CONSEGNA 1:
Elenca tutte le persone, reali o di racconto, che il brano su Polsi chiama per nome.
CONSEGNA 2:
Copia fedelmente la parte del brano su Polsi che va da "Forse, si deve" a "Americhe come indesiderato.".
CONSEGNA 3:
Riassumi il brano su Polsi in due frasi.

TESTO ESTRATTO:

>>

Forse, si deve proprio a Musolino, reso celebre anche dalle
copertine della «Domenica del Corriere» e devotissimo alla Madonna
della Montagna, la decisione di organizzare a Polsi il raduno annuale
della 'ndrangheta, un luogo che, trovandosi al centro dei tre
mandamenti giudiziari della provincia di Reggio Calabria, da secoli
riveste una forte centralità geografica. In una lettera inviata ad un
boss di Africo e intercettata dai carabinieri nel 1899 si coglie «la
necessità morbosa negli associati di riunirsi alla "Madonna della
Montagna" {...} luogo di gara alle cortesie reciproche, convegno di
nuovi iniziati, baldoria e gavazzo a spese di questi, dei capi, dei
camorristi e di vecchi affiliati».6
In un racconto dal titolo Angelino, Corrado Alvaro ricostruisce la
storia di un giovane tornato in Calabria, dopo essere stato espulso
dalle Americhe come indesiderato.
Legato alla 'ndrangheta, Angelino è un uomo di rispetto, uno che
si può permettere di scortare il vescovo nelle sue visite pastorali in
segno d'onore, ma anche perché «la Società {a cui appartiene} è
religiosa e perché il territorio in cui opera è il luogo "dove si trova il
Santuario" della Madonna "dove si nomina il capo dell'Associazione
dai {...} capi dei tre versanti"».7
Sono gli anni della tregua. Massaru Peppi, il leggendario
maresciallo Giuseppe Delfino, stringe un accordo d'onore con don
Antonio Macrì, galantuomo dei galantuomini, e per oltre trent'anni
al santuario non succede alcun fatto di sangue, nonostante i chili di
polvere che vengono sparati sotto le querce come segno di
ringraziamento alla Madonna.

<<

RECORD DEL DATASET:

>>

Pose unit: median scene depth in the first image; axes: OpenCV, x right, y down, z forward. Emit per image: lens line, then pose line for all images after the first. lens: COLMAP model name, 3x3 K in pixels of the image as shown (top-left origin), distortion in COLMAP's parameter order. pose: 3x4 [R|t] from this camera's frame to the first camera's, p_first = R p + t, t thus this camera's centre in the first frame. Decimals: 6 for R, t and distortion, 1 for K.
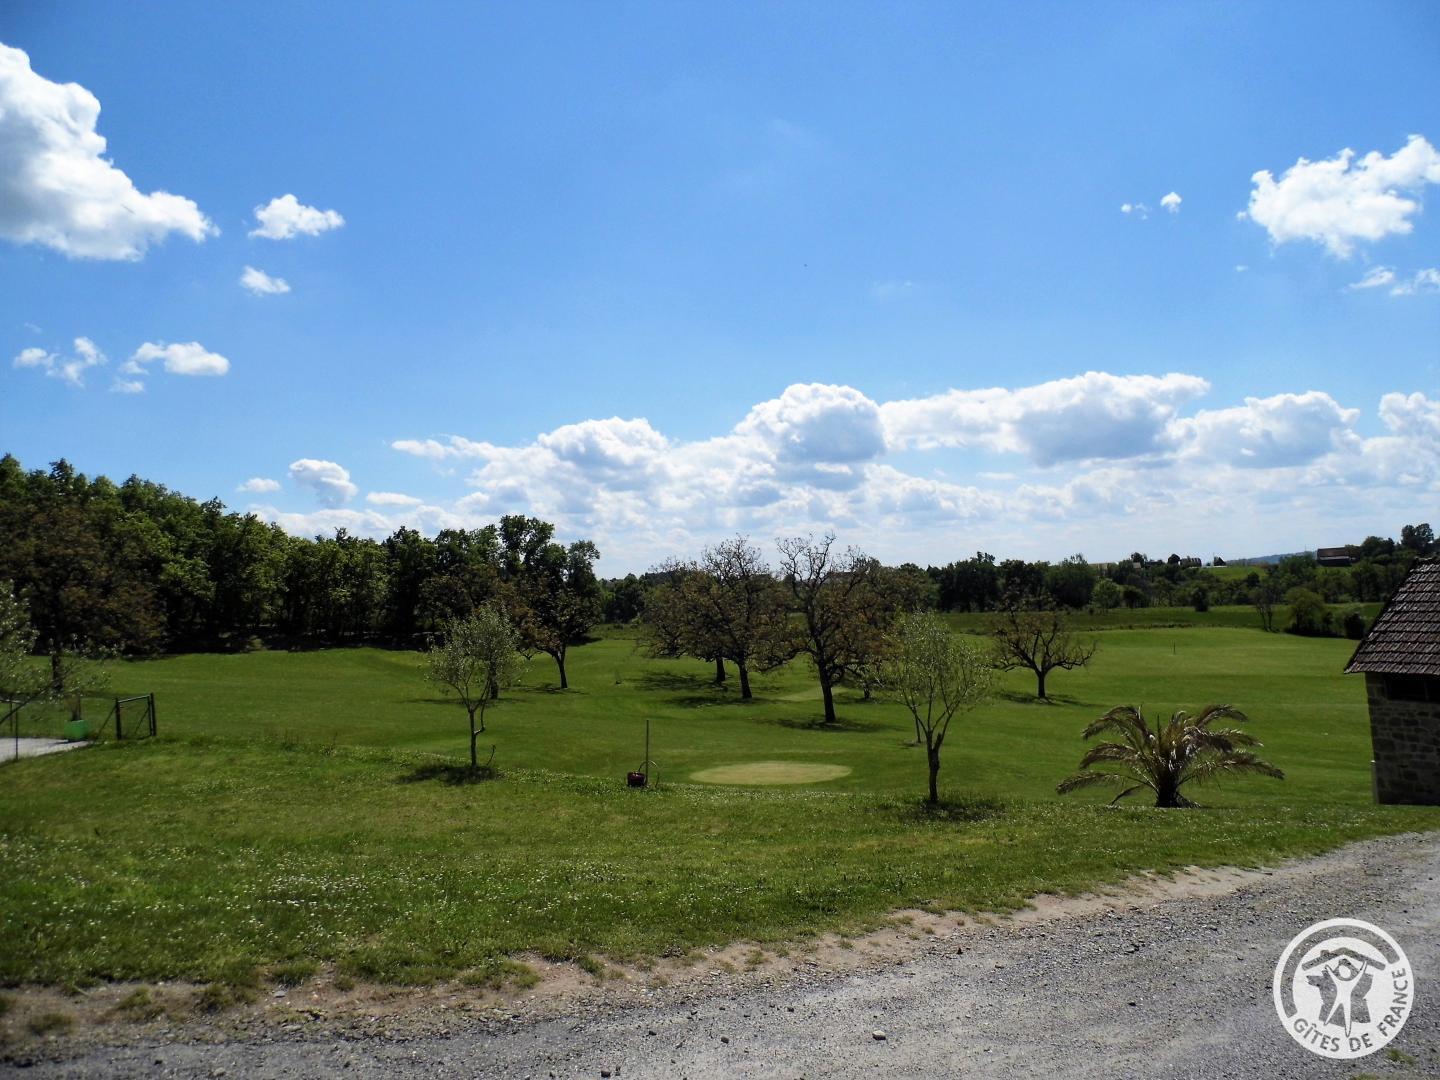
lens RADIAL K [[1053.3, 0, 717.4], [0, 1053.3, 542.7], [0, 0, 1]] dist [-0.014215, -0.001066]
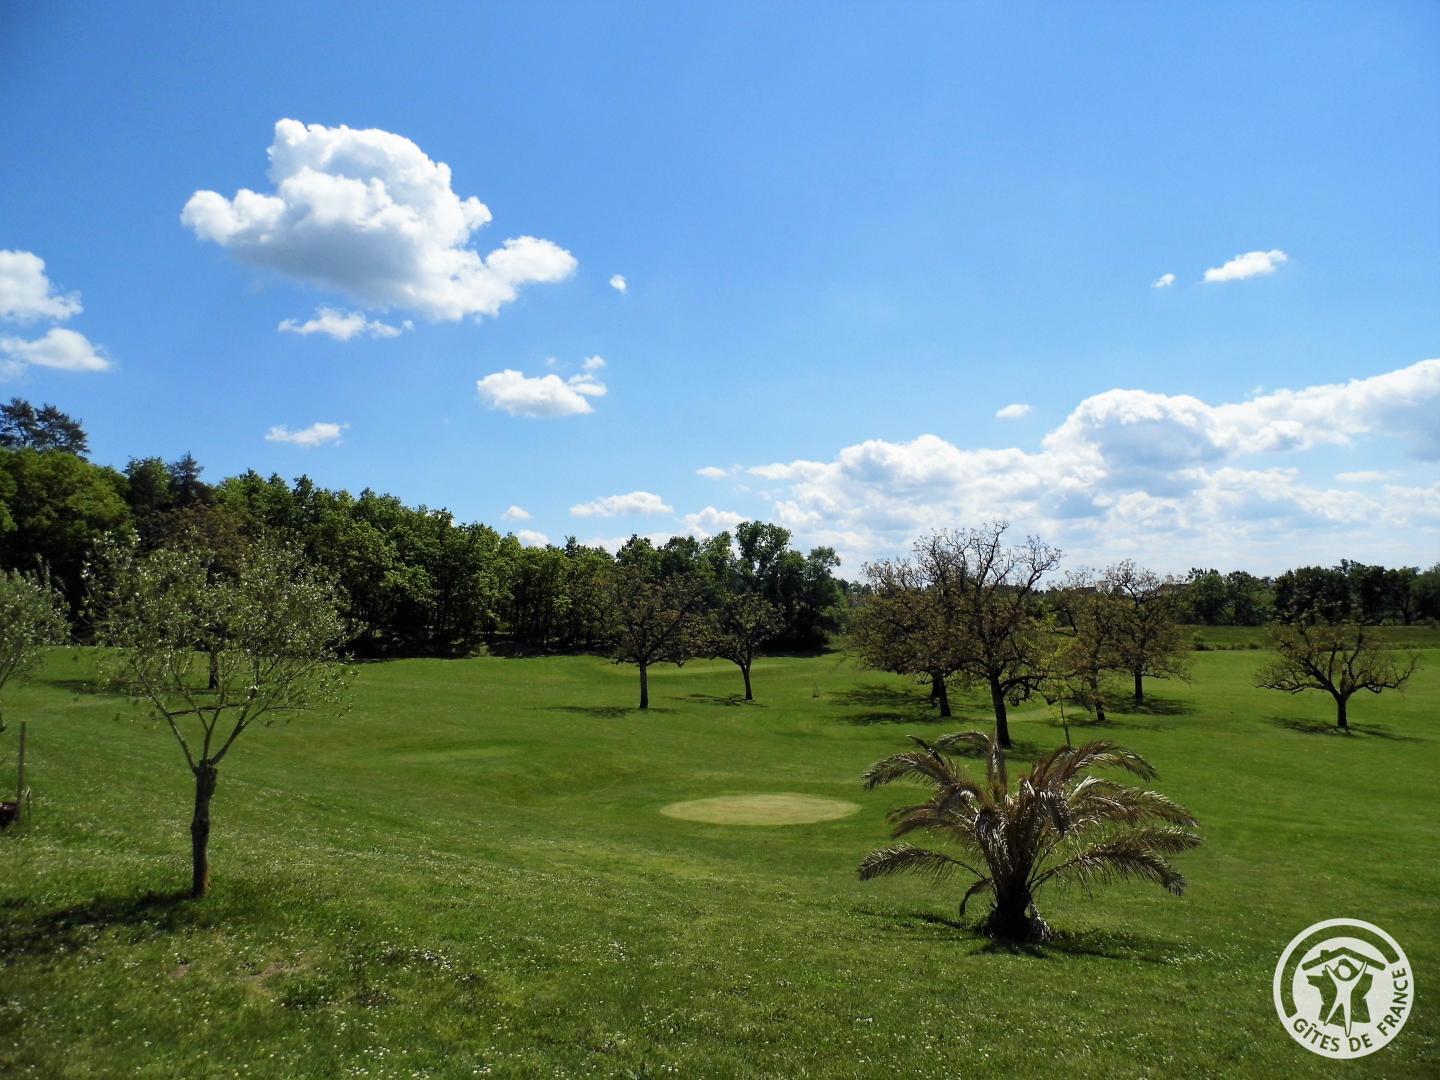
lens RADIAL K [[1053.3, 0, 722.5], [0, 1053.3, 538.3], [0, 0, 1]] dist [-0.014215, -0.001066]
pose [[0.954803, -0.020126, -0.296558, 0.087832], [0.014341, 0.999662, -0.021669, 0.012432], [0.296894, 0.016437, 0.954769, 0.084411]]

<<
>>

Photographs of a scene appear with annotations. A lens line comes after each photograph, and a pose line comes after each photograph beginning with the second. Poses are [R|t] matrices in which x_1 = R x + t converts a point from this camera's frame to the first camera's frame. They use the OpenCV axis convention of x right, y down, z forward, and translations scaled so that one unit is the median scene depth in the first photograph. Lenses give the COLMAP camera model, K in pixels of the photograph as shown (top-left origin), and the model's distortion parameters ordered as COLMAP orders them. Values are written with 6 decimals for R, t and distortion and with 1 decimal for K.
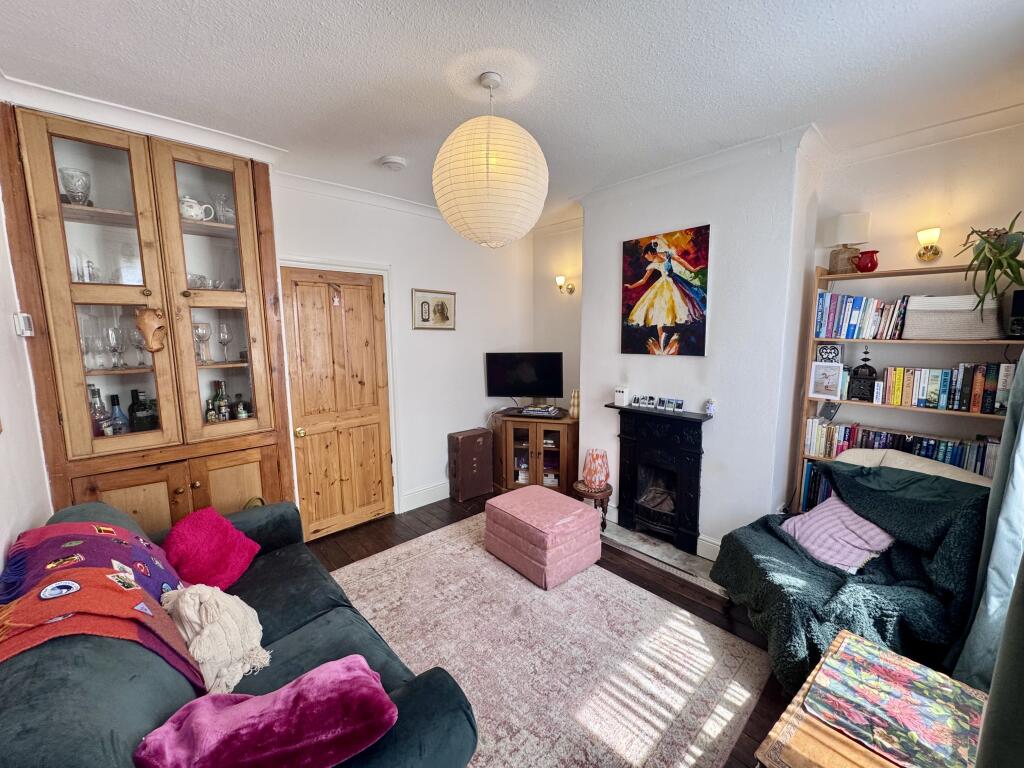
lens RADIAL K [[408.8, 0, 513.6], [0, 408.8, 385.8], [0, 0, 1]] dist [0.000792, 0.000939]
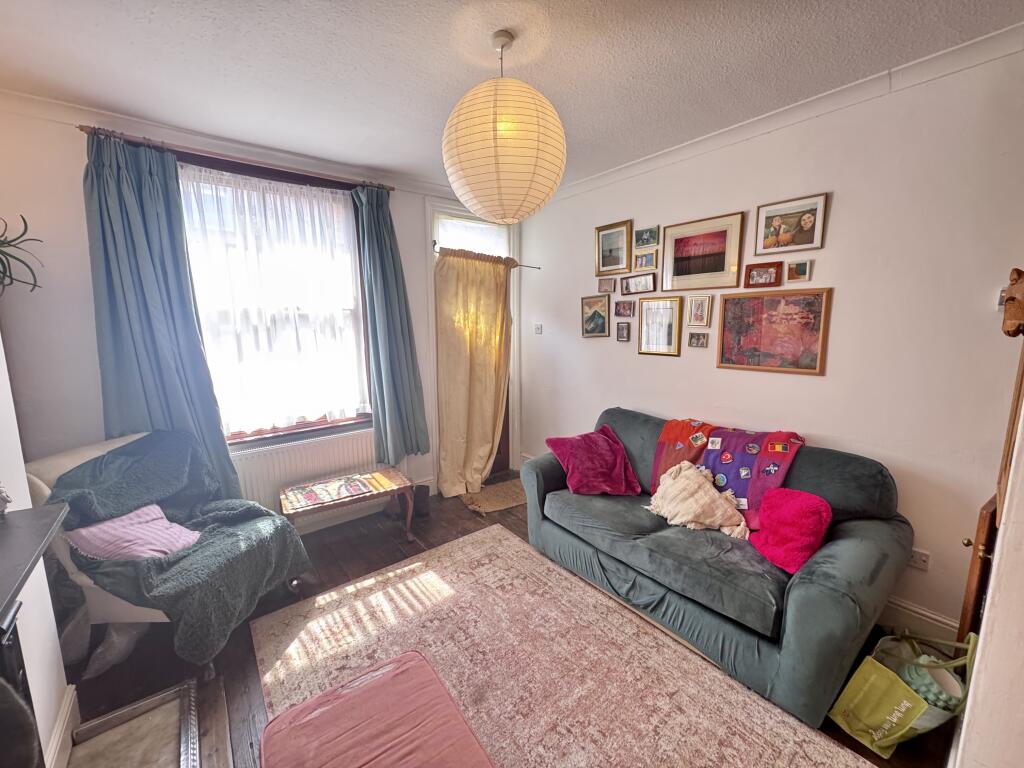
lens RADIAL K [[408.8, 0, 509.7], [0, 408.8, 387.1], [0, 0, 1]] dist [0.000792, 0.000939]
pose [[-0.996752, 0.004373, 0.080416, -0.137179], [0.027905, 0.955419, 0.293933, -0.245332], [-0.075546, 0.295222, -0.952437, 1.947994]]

<<

SOLUZIONE 1:
Musolino
Corrado Alvaro
Angelino
Giuseppe Delfino (Massaru Peppi)
Antonio Macrì

SOLUZIONE 2:
Forse, si deve proprio a Musolino, reso celebre anche dalle
copertine della «Domenica del Corriere» e devotissimo alla Madonna
della Montagna, la decisione di organizzare a Polsi il raduno annuale
della 'ndrangheta, un luogo che, trovandosi al centro dei tre
mandamenti giudiziari della provincia di Reggio Calabria, da secoli
riveste una forte centralità geografica. In una lettera inviata ad un
boss di Africo e intercettata dai carabinieri nel 1899 si coglie «la
necessità morbosa negli associati di riunirsi alla "Madonna della
Montagna" {...} luogo di gara alle cortesie reciproche, convegno di
nuovi iniziati, baldoria e gavazzo a spese di questi, dei capi, dei
camorristi e di vecchi affiliati».6
In un racconto dal titolo Angelino, Corrado Alvaro ricostruisce la
storia di un giovane tornato in Calabria, dopo essere stato espulso
dalle Americhe come indesiderato.

SOLUZIONE 3:
Il brano su Polsi attribuisce forse a Musolino, devotissimo alla Madonna della Montagna, la scelta di tenere a Polsi il raduno annuale della 'ndrangheta, luogo centrale tra i tre mandamenti giudiziari della provincia di Reggio Calabria, e cita una lettera intercettata nel 1899 sul bisogno degli affiliati di riunirsi al santuario. Ricorda poi il racconto Angelino di Corrado Alvaro e l'accordo d'onore tra il maresciallo Giuseppe Delfino e don Antonio Macrì, grazie al quale per oltre trent'anni al santuario non avvenne alcun fatto di sangue.